As the omicron variant of COVID-19 spreads throughout the U.S., doctors are warning of one new symptom that was not normally associated with the earlier strains of the virus.
Night sweats have reportedly become more prevalent in people with the omicron variant.
Dr. John Torres, an NBC News senior medical correspondent, told “Today” that while other omicron symptoms can often overlap with the common cold or flu (such as coughing, fatigue, congestion and a runny nose), night sweats is a new one.
“But people are reporting night sweats, which is a very strange symptom that they say they’re having,” Torres said.
The loss of taste or smell is still an indicator of COVID-19, but the omicron variant seems to not cause this as often as the first strains did.
Normally, night sweats are caused by other issues like the flu, anxiety or even cancer, as Fortune reported.
As the omicron strain has spread, it has caused an overall spike in COVID cases throughout the U.S. and the entire world.
On Monday, the U.S. hit one million daily COVID cases, with Washington, D.C., and Florida seeing some of the biggest spikes, NBC News reported.
Worldwide, there are an average of 1.8 million cases per day as omicron pushes the overall numbers up, according to The New York Times.
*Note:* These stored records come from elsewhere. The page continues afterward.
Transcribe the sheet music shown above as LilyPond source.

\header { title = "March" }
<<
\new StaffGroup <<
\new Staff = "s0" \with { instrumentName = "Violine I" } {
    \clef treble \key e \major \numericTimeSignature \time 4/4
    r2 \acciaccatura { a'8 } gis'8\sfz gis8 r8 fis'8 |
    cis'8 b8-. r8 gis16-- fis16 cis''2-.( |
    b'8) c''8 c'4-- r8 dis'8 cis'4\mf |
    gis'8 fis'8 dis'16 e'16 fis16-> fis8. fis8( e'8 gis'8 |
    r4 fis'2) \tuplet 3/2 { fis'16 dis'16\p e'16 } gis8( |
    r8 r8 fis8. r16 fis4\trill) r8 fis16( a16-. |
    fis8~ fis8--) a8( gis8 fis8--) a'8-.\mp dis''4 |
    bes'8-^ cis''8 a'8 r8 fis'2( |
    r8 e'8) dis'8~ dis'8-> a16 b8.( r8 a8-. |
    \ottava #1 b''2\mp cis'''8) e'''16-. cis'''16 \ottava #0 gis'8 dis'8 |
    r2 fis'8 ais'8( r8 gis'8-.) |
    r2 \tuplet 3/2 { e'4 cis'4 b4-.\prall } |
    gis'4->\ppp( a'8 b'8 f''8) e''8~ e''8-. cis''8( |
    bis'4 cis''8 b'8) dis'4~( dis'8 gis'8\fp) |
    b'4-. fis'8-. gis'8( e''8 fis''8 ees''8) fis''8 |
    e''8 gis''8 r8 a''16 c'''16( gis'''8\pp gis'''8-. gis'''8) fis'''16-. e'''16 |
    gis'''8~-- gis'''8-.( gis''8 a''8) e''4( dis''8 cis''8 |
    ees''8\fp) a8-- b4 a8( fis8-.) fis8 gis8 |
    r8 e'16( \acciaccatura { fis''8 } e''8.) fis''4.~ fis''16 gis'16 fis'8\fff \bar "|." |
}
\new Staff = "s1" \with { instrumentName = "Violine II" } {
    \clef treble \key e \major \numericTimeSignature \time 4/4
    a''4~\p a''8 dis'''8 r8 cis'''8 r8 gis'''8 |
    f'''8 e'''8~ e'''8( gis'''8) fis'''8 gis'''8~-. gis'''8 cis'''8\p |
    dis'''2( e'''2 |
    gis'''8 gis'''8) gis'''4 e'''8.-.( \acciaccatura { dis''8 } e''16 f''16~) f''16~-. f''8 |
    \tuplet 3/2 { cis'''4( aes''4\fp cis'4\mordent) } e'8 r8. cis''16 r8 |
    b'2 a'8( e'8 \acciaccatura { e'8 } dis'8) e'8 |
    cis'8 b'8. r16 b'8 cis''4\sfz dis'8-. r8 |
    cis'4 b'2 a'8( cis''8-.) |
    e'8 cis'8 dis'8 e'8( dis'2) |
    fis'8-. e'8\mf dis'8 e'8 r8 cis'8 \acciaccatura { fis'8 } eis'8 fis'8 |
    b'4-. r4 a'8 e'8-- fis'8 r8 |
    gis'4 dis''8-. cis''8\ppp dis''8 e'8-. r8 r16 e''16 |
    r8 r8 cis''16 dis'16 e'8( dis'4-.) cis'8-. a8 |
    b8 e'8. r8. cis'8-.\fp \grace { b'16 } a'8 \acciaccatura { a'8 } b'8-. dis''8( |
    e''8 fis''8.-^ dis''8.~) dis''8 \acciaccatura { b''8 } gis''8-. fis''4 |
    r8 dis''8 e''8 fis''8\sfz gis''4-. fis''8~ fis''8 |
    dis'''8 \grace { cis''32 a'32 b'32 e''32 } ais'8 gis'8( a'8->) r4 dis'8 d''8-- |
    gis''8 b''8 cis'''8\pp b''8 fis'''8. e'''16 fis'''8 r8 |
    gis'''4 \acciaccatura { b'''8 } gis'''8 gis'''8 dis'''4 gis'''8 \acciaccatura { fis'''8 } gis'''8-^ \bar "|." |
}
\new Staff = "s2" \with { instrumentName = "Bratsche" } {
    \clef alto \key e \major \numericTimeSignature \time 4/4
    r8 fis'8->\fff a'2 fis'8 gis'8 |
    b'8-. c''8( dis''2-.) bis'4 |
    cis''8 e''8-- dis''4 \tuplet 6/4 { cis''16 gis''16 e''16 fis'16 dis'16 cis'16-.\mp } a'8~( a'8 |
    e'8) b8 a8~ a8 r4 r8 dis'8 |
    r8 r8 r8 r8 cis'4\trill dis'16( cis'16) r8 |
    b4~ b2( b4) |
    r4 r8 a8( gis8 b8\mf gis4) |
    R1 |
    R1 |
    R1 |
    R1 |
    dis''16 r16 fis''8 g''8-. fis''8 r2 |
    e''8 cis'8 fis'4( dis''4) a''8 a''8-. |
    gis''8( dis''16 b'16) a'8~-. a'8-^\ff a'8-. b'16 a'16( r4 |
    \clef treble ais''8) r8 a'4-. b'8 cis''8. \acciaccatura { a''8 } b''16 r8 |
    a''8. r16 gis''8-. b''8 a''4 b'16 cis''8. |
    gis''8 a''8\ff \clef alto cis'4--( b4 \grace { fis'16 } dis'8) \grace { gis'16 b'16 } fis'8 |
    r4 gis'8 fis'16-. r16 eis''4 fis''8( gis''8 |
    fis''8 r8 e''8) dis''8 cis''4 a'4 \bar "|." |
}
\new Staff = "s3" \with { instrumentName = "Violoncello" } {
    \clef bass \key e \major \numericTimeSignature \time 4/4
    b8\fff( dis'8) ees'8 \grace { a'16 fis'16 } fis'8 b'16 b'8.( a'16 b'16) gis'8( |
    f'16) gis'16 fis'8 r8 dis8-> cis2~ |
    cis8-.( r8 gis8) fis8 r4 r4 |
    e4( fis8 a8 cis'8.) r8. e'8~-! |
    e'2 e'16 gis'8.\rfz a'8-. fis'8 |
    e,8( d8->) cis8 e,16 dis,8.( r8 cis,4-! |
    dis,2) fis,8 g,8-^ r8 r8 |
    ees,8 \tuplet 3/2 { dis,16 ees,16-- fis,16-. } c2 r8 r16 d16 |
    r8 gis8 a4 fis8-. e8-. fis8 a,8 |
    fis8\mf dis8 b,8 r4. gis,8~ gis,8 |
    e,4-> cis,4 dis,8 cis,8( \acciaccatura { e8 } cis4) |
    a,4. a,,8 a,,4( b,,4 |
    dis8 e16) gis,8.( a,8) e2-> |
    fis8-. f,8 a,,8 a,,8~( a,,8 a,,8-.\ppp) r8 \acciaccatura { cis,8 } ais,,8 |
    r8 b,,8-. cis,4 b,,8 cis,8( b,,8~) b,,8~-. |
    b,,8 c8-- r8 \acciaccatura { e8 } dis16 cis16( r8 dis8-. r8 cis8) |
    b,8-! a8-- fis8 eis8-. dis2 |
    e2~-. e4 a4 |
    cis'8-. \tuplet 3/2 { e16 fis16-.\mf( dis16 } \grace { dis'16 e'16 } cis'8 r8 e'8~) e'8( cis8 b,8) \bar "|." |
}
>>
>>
But though the cases are spiking, omicron does not appear to be as severe as the other strains. Though scientists are still researching and looking into the effects of the variant, South African data has shown that it seems to indicate that omicron is not as dangerous, as the U.K.’s Guardian reported.
“In South Africa, this is the epidemiology: Omicron is behaving in a way that is less severe,” said professor Cheryl Cohen of the country’s National Institute for Communicable Diseases.
Other studies also showed that omicron seems to be less likely to spread to the lungs.
In a study actually run on mice and hamsters, omicron affected the nose, throat and windpipe, but did not have as great an impact on the lungs.
“The variant did much less harm to the lungs, where previous variants would often cause scarring and serious breathing difficulty,” the Times reported.
Omicron does seem to be highly contagious, but patients do not seem to get quite as ill. Hospitals are getting a spike in patients, but not as many of them are getting put into the ICU, the Times reported.
“We are seeing an increase in the number of hospitalizations,” Dr. Rahul Sharma, the emergency physician-in-chief for NewYork-Presbyterian/Weill Cornell Hospital, said. “We’re not sending as many patients to the I.C.U., we’re not intubating as many patients, and actually, most of our patients that are coming to the emergency department that do test positive are actually being discharged.”
One issue people are running into is that this is also the season for flu and the common cold. Since all three viruses have very similar symptoms, it can be tricky distinguishing between them.
“You notice there’s a lot of overlap in those symptoms, and that’s why it can be so hard to tell the difference between all of them,” Torres said.
Currently, the only clearly differentiating symptom for omicron seems to be the night sweats.